Ladner Mountain

January 29, 2022


Coquihalla Pass, BC

This obscured peak had been known as “Bombtram W4” but later assigned the unofficial name “Ladner Mountain” due to its proximity to Ladner Creek. This peak is rather not a sub-summit of Bombtram Mountain as it’s a stand-alone massif with more than 400 m prominence. There had been virtually no “beta” about the access of this peak but three options exist if one spends enough time browsing topo and satellite maps. Back in the days when Anderson River FSR was in a better shape I’m sure folks had come up from the NW side (in summer when the roads were free of snow), but such isn’t an option anymore due to the deactivation of those spur roads. In the modern era I think only two routes make sense – the longer, but easier option via the FSR system in Ladner Creek to the south, and the more complex but more direct option from Box Canyon via some complicated ridge system. Both routes would have to be done with abundant snow coverage to eliminate bushwhacking.

Stored dataset items:

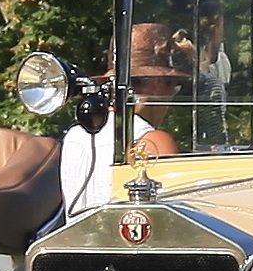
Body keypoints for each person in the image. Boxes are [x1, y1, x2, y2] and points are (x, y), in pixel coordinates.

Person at [58, 23, 190, 215]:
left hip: (77, 242)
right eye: (174, 85)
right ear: (158, 83)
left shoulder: (74, 136)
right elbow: (170, 219)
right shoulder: (154, 142)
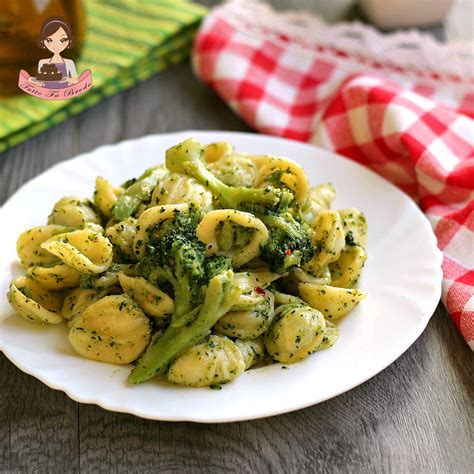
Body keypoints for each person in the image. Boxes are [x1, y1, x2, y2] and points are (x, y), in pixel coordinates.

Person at [28, 16, 78, 89]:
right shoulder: (42, 62)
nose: (56, 45)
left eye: (62, 40)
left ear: (69, 41)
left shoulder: (69, 62)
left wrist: (64, 79)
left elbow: (75, 80)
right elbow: (40, 80)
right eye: (49, 40)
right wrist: (31, 80)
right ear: (42, 41)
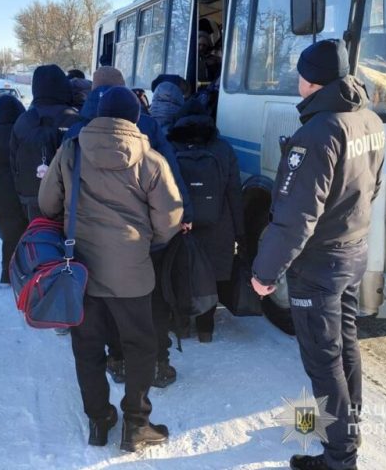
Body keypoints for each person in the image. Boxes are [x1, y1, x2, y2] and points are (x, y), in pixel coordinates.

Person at [251, 39, 384, 470]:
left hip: (320, 263)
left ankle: (339, 458)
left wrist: (265, 272)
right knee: (345, 345)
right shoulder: (368, 119)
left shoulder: (318, 133)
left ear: (311, 81)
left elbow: (295, 217)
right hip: (353, 251)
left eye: (300, 76)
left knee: (323, 360)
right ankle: (349, 425)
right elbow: (373, 185)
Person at [39, 86, 183, 452]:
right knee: (139, 345)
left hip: (81, 271)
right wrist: (144, 244)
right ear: (135, 118)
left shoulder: (70, 152)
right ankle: (136, 423)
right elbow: (169, 219)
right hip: (132, 272)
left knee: (87, 347)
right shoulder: (150, 160)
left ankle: (99, 420)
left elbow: (47, 203)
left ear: (98, 115)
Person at [65, 67, 193, 387]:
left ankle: (118, 359)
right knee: (155, 298)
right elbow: (170, 173)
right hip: (146, 234)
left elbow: (62, 189)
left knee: (108, 303)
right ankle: (158, 364)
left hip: (93, 240)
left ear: (93, 90)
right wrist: (181, 216)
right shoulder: (146, 123)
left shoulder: (76, 129)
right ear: (124, 90)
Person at [167, 99, 244, 342]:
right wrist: (240, 232)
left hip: (178, 225)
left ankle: (180, 326)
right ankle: (205, 329)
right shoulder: (223, 148)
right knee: (209, 276)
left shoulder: (169, 146)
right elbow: (234, 192)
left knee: (179, 273)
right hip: (218, 226)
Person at [10, 64, 79, 221]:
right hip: (70, 202)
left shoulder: (23, 121)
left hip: (32, 200)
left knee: (41, 241)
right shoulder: (74, 119)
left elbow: (13, 163)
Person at [0, 94, 28, 283]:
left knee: (8, 233)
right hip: (17, 182)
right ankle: (24, 267)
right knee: (24, 228)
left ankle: (7, 273)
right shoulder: (22, 130)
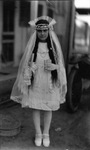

### [Tasks for this exercise]
1. In the Ladner Mountain text, what name was the peak known by before it was called "Ladner Mountain"?
2. Write what comes next in the Ladner Mountain text, following on from its final sentence.

### [Answers provided]
1. Bombtram W4

2.
For a few years I had been planning this outing via Ladner Creek but a long road-plod never sounded too exciting. This year when Alex and Vlad were looking to get out in the middle of the old man winter “Ladner Mountain” came across my mind again, as finding “interesting” day-trip objectives in winter that were still on the agenda for all three of us had started to become difficult. I initially threw out this Ladner Creek approach option but changed my mind to explore the Box Canyon side because of the stable and firm conditions that we had seen recently. The conditions had been Low/Low/Low for a few days in a roll and we were confident to traverse/ascend any steep slope we wanted. Alex’s friend Brano joined the team at the last minute. Brano did not have mountaineering boots nor crampons but he was confident to do this trip in the snowboard boots and snowshoes and I was able to lend out a pair of strap-on aluminum crampons. I myself decided to go with Trango Tech mountaineering boots with Petzl Lynx “ice climbing” crampons to give a wide range of terrain selection contingency. Out of complete coincidence I had summitted Bombtram Mountain on the exact same date last year, January 29th. The three of us grouped in Abbotsford at 6:10 am but half an hour later in Alex’s Subaru I realized I had left my phone in the truck. This meant no navigation nor photos from me. I debated about to use other people’s photos but my phone is the 11 Pro with much better photo quality, so I made the call to turn around and get it. That was quite a dumb mistake from my side that wasted about an hour in the morning.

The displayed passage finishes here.